Suriyeli olan diğer tanık ise, 23 Ağustos günü 6 kişi Edirne’den Yunanistan’a geçtiklerini, fakat Yunan sınır polisleri tarafından gözaltına alınıp, ertesi gün saat 11.00 sıralarında Türkiye’ye iade edildiklerini anlattı. “Kız kardeşimin eşi de vardı yanımda. Biz 3 Suriyeli ve 3 Afganistanlı olmak üzere 6 kişiydik. Türkiye’ye iade edildikten sonra Edirne’den  İstanbul’a gelmek için araba bulmak üzere yürümeye başladık. Bir süre sonra Türk askerleri geldi ve araçlara bindirildik. Bize iyi davranıyorlardı. Arabada sohbet ettik, her şey yolundaydı. Ta ki komutan gelene kadar” diyen tanık, bir araçla yanlarına gelen komutanın içinde bulundukları araçları durdurduğunu dile getirdi.

NEHRE İLK ATILAN TUNUSLU SIĞINMACI 

O sırada askerlerin kendilerini komutana ‘Yunanistan’a gitmeyeceğiz’ dememeleri yönünde uyardığını söyleyen sığınmacı, devamında yaşananları şöyle ifade etti: “Bizim grupta Tunuslu bir Hristiyan sığınmacı vardı. Askerler komutana Tunuslunun Hristiyan olduğunu söyledi. Komutan da Tunuslu’ya ‘Gel gel ben seni göndereceğim Yunanistan’a. Yunanistan seni niye kabul etmedi’ diyerek, nehre attı. İlk nehre atılan Tunuslu oldu.” 

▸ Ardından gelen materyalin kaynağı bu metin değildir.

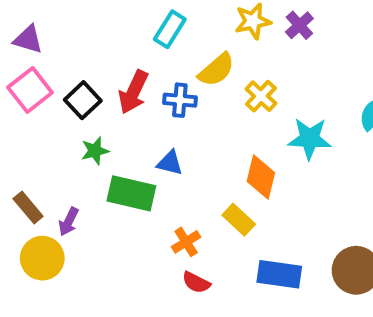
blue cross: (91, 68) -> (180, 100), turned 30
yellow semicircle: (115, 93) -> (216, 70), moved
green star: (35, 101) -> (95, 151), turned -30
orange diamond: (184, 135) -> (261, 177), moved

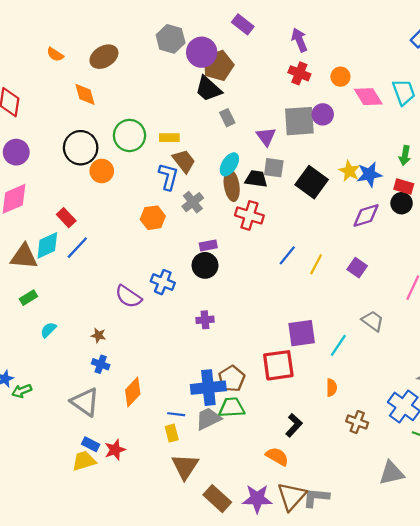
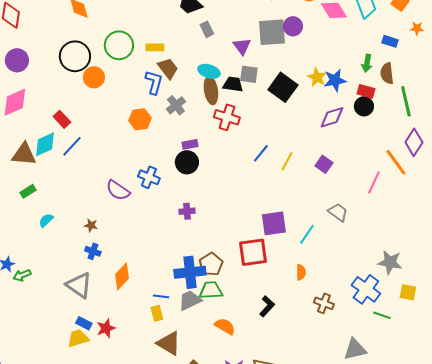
cyan ellipse: (229, 164) -> (209, 71), turned 75
orange semicircle: (277, 456) -> (225, 326), moved
brown triangle: (185, 466) -> (169, 343), turned -32

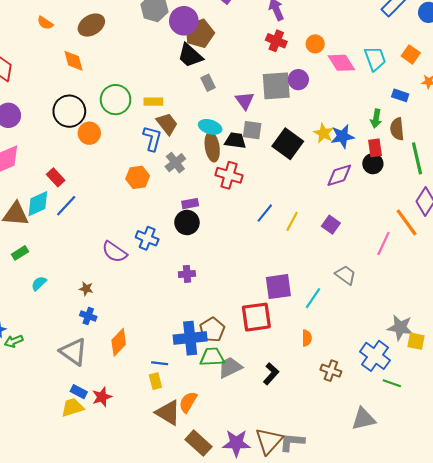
red rectangle: (366, 91) -> (375, 148), turned 66
yellow square: (408, 292) -> (416, 341), moved
gray trapezoid: (190, 300) -> (230, 367), moved
orange semicircle: (225, 326) -> (188, 402), moved, turned -90

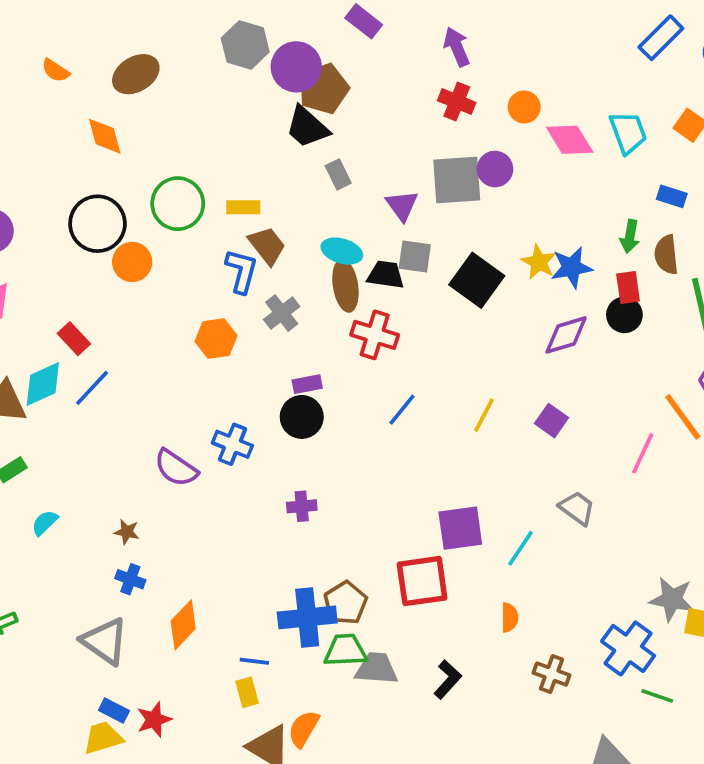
blue line: (265, 213) -> (402, 410), moved
gray trapezoid: (230, 367) -> (376, 669), turned 30

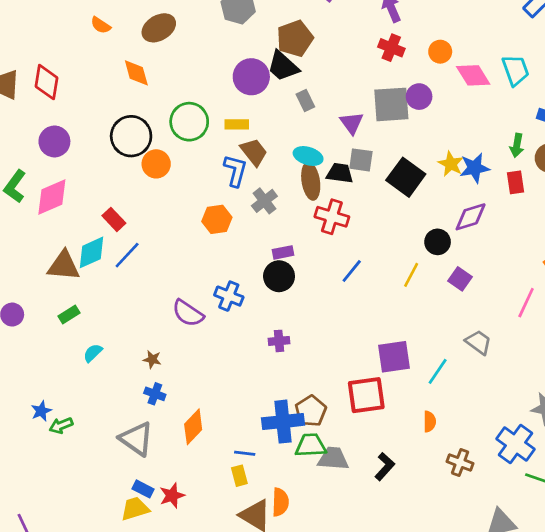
purple circle: (296, 67) -> (251, 77), moved
black circle: (624, 315) -> (438, 242), moved
orange semicircle: (304, 729) -> (280, 502), turned 152

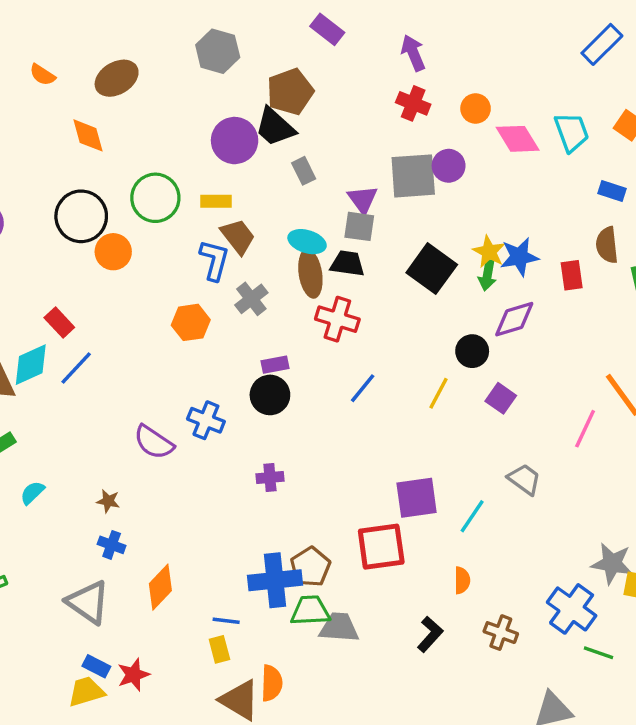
green arrow: (517, 145) -> (487, 275), moved
gray square: (361, 160) -> (359, 226), moved
black L-shape: (385, 466) -> (430, 634), moved

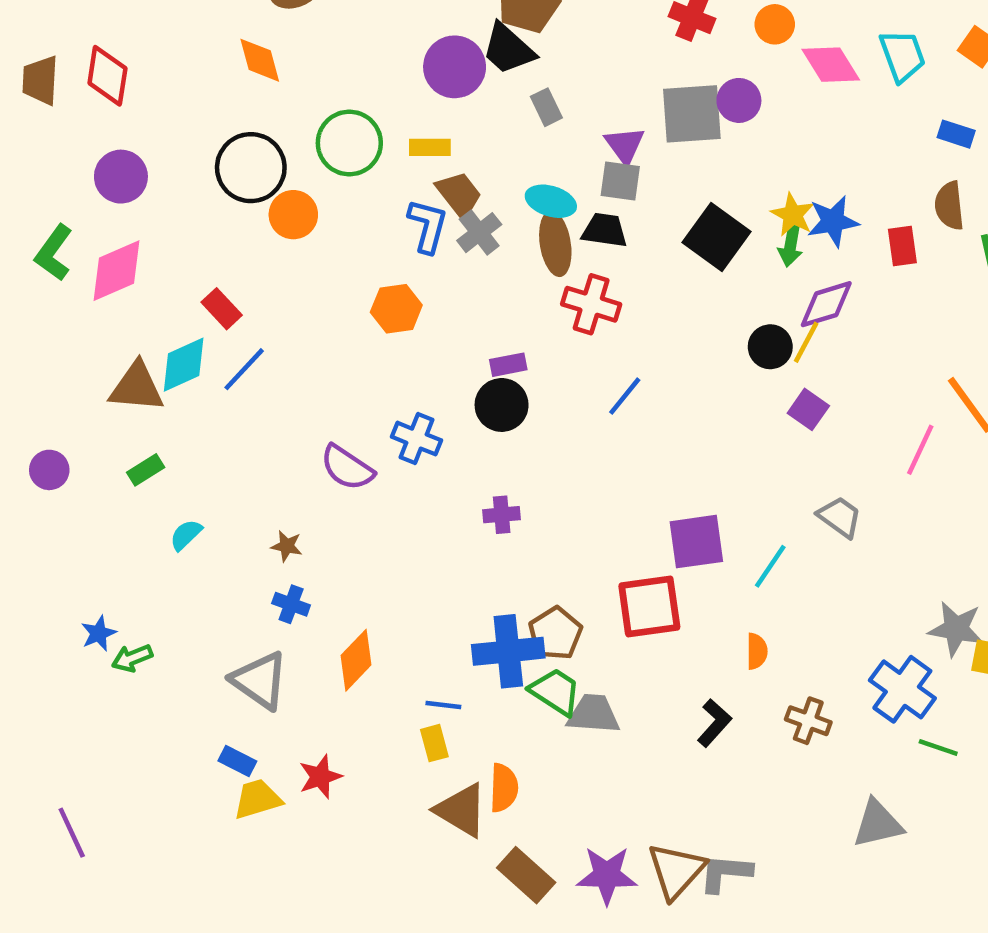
gray cross: (251, 299) -> (479, 233), moved
yellow line: (438, 393) -> (806, 342), moved
green trapezoid: (310, 611) -> (555, 692), turned 36
blue rectangle: (96, 666) -> (237, 761), moved

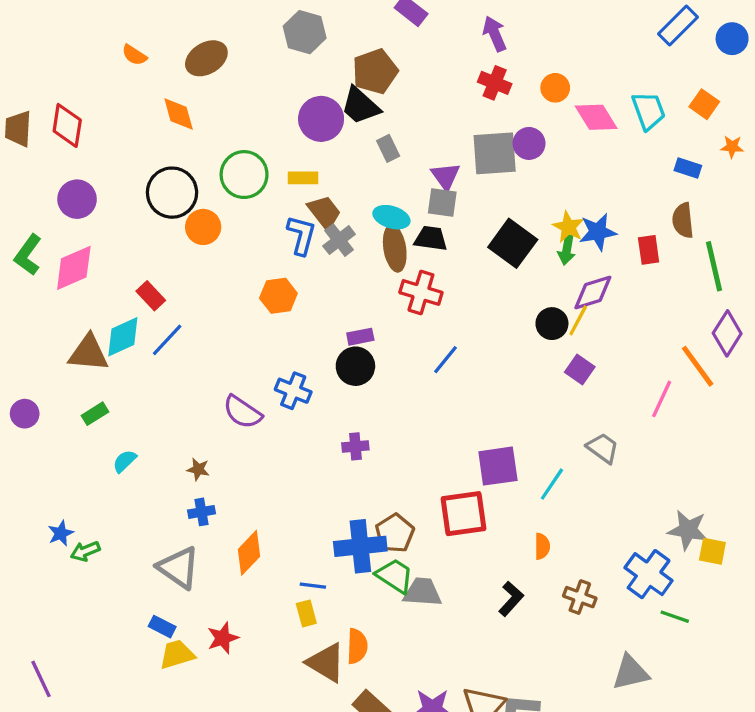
blue cross: (291, 604) -> (201, 512), turned -30

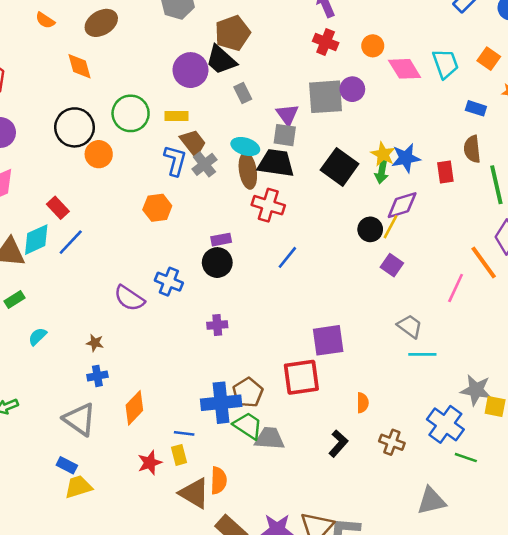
black trapezoid: (431, 238) -> (276, 163), size x1.4
cyan line: (552, 484) -> (422, 354), moved, turned 56
red star: (223, 638) -> (150, 463), moved

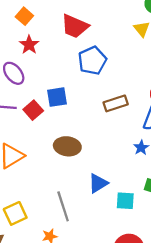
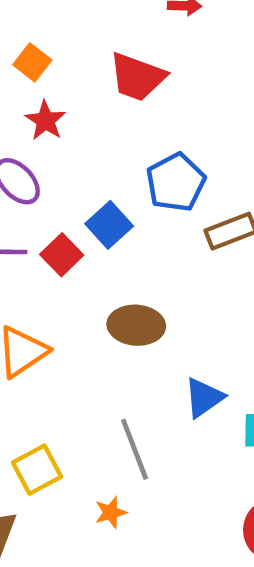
blue pentagon: (92, 61) -> (176, 182), moved
blue square: (57, 97) -> (109, 225), turned -30

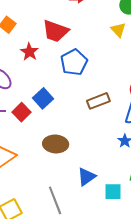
red star: (45, 121) -> (29, 52), moved
blue pentagon: (176, 182) -> (74, 62), moved

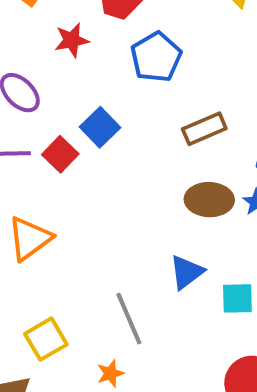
red star: (29, 52) -> (72, 40), turned 30
brown ellipse: (56, 144) -> (209, 200), moved

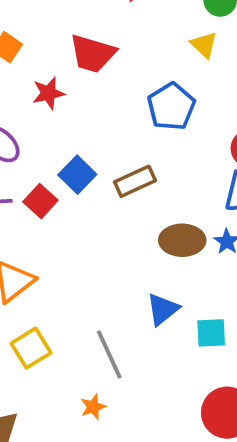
blue pentagon: (156, 57) -> (171, 107), moved
brown rectangle: (204, 129) -> (135, 181), moved
yellow square: (46, 339) -> (31, 348), moved

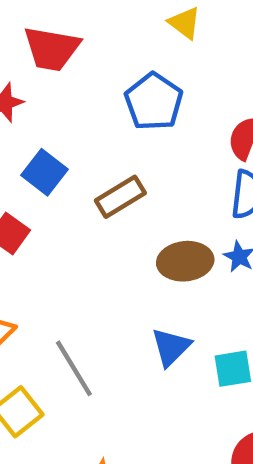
blue square: (77, 175) -> (45, 172), moved
gray line: (109, 355) -> (74, 368), moved

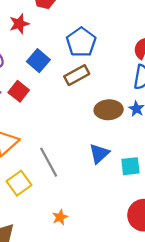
blue pentagon: (154, 102) -> (81, 42), moved

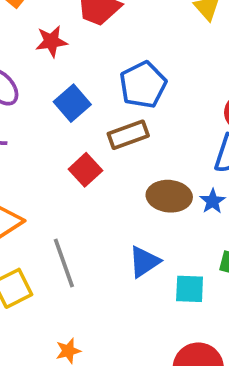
red square: (19, 91) -> (85, 170), moved

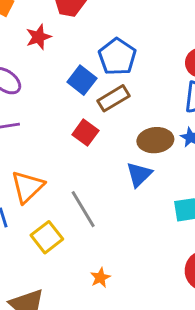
blue square: (72, 103) -> (82, 80), moved
blue triangle: (144, 262) -> (139, 174), moved

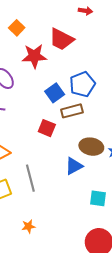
red star: (38, 37) -> (34, 56), size x1.4
red square: (85, 133) -> (47, 128), turned -30

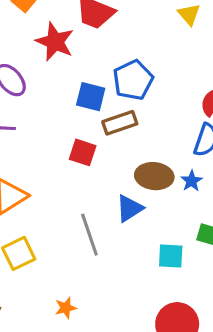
red star: (34, 56) -> (55, 42), turned 30
blue square: (55, 93) -> (91, 97), turned -36
gray line: (30, 178) -> (89, 235), moved

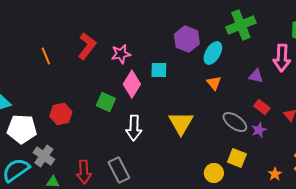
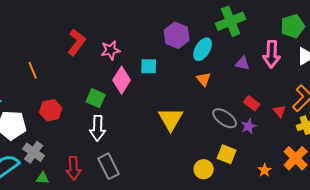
orange line: (46, 56) -> (33, 70), moved
purple triangle: (256, 76) -> (243, 63), moved
white arrow: (134, 128) -> (98, 128), moved

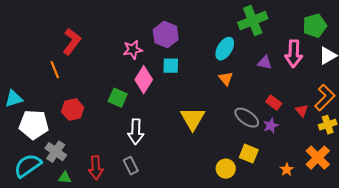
purple hexagon: (177, 35) -> (166, 35), moved
red L-shape: (77, 42) -> (72, 42), moved
white arrow: (98, 128) -> (136, 132), moved
gray rectangle: (109, 166) -> (131, 166), size x0.7

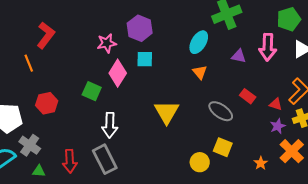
red triangle: (302, 111) -> (276, 104), turned -32
purple star: (271, 126) -> (278, 126), moved
gray rectangle: (131, 166) -> (105, 159), size x1.6

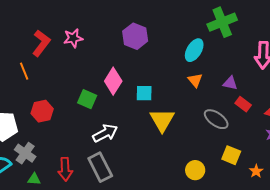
pink star: (107, 43) -> (73, 38), moved
purple triangle: (239, 56) -> (230, 83), moved
cyan square: (145, 59) -> (144, 93), moved
white arrow: (110, 125) -> (105, 133), turned -120
yellow square: (223, 147) -> (231, 155), moved

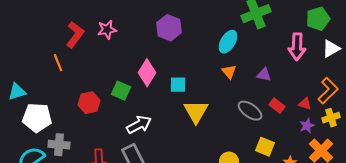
red rectangle: (243, 104) -> (277, 106), moved
red hexagon: (42, 111) -> (89, 103), moved
gray cross: (25, 153) -> (59, 145), turned -30

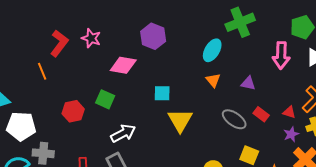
pink star: (107, 30) -> (91, 38), turned 30
pink diamond: (147, 73) -> (123, 65), moved, turned 68

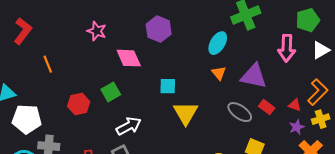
red L-shape: (59, 43) -> (23, 31), moved
pink diamond: (123, 65) -> (129, 58), turned 56
purple triangle: (248, 83) -> (254, 76), size x1.8
green square: (105, 99) -> (111, 92), turned 36

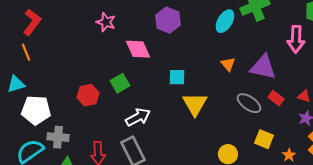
cyan ellipse: (218, 43) -> (225, 21), moved
orange line: (48, 64) -> (26, 52), moved

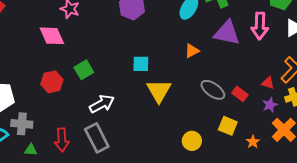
pink diamond: (138, 49) -> (52, 36), moved
orange triangle: (228, 64) -> (192, 51), turned 42
purple triangle: (263, 67) -> (227, 33), moved
red rectangle: (276, 98) -> (240, 94), moved

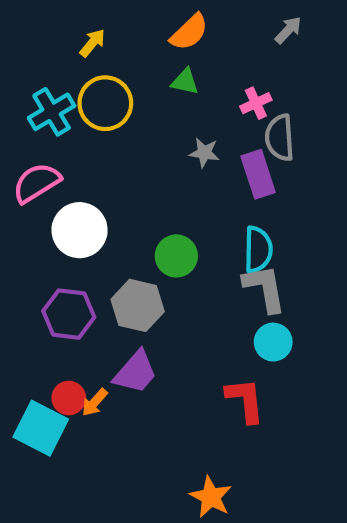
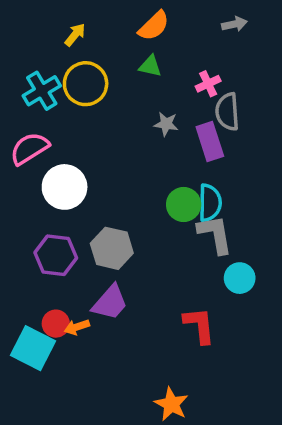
gray arrow: (288, 30) -> (234, 24), turned 35
green circle: (176, 256) -> (184, 204), moved
cyan circle: (273, 342) -> (240, 278), moved
orange arrow: (95, 402) -> (77, 327), turned 30

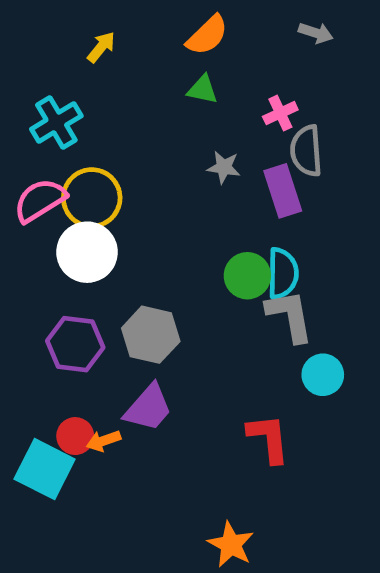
gray arrow: (234, 24) -> (316, 33), turned 30
yellow circle: (86, 84) -> (92, 198), moved

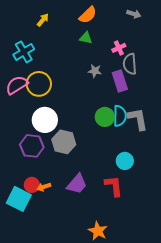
white circle: (87, 252) -> (45, 120), moved
gray L-shape: (290, 316) -> (138, 119), moved
cyan circle: (323, 375) -> (125, 161), moved
purple trapezoid: (148, 408) -> (77, 184), moved

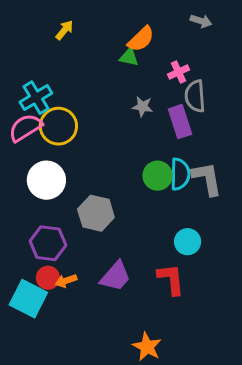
orange semicircle: (88, 15) -> (141, 39), moved
cyan cross: (24, 52) -> (36, 98), moved
white circle: (45, 120) -> (46, 180), moved
purple hexagon: (32, 146) -> (48, 243), moved

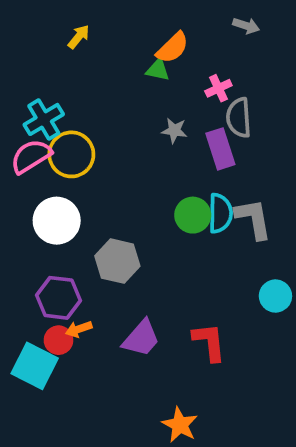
cyan circle: (188, 242) -> (275, 296), moved
orange arrow: (66, 281) -> (79, 329), moved

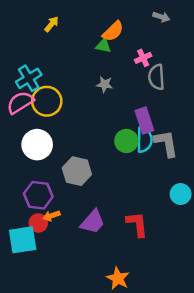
gray star: (174, 131) -> (105, 84), moved
purple rectangle: (220, 149) -> (144, 120), moved
cyan square: (35, 366) -> (23, 240), turned -36

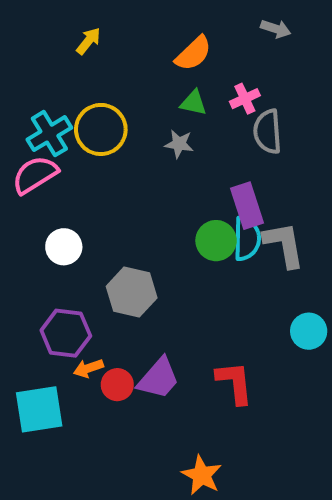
green triangle: (103, 46) -> (193, 103), moved
yellow circle: (47, 101) -> (101, 129), moved
white circle: (37, 145) -> (64, 247), size x0.7
red circle: (38, 223) -> (117, 385), moved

Herkes korkmaya başladı. Türkçe bilmeyen bir sığınmacı ağlamaya başladı. Komutan askerlere, ‘Hepsini nehre atın, Yunanistan’a gitsinler. Eğer gitmek istemeyen olursa kafasına sıkın’ diye emir verdi. Bazı askerler bu emri uygulamak istemedi. Hatta bize güneş battıktan sonra vardiyanın değişeceğini ve komutan gidince bizi bırakacaklarını söylediler. Ama sonra onlar da korktu. ‘Ya komutan gelirse’ diye aralarında konuşuyorlardı. Komutan gittikten sonra askerler 5’erli grup halinde bizi seçmeye başladılar. İlk götürdükleri 5 kişiyi nehre attılar. Onların bağırma sesleri bize kadar geldi. Askerler gelip bize; ‘Arkadaşlarınız nehirde boğuluyor. Aranızda yüzme bilen varsa gidip kurtarsın’ dediler. Ama bizim gruptan kimse kalkmadı. Çünkü hepimiz aramızda yüzme bilmeyenlerin olduğunu söylemiştik, ama bizi dinlemediler. Sıra bize gelince göğüs seviyesinde olduğunu ve korkmamamız gerektiğini söyleyen askerler, ‘Korkmayın, suya atlayın, Yunanistan’a gidin. Sonra gelecekseniz de bizim sizi görmeyeceğimiz yerlere gelin’ dedi. Bizi de attılar suya ve girdiğimizde suyun daha fazla olduğunu gördük.”

2 KİŞİ HALA KAYIP

Yüzme bilmemesine rağmen nehirde boğulmak üzere olan bir arkadaşını kurtardığını kaydeden sığınmacı, o güne dair “Hala yaşadığıma inanamıyorum. Bize yeni bir hayat yazıldı. O anlar çok zordu. 6 kişiydik, dördümüz kurtulduk. Diğer iki kişi hala kayıp. Öldüler mi kaldılar mı bilmiyorum. Kaybolanlardan biri kız kardeşimin eşi 28 yaşındaki Muhammed İsmail’di. Diğeri de 37 yaşında ve 4 çocuk babası Muhammet El Ali adında bir Suriyeliydi” diye belirtti.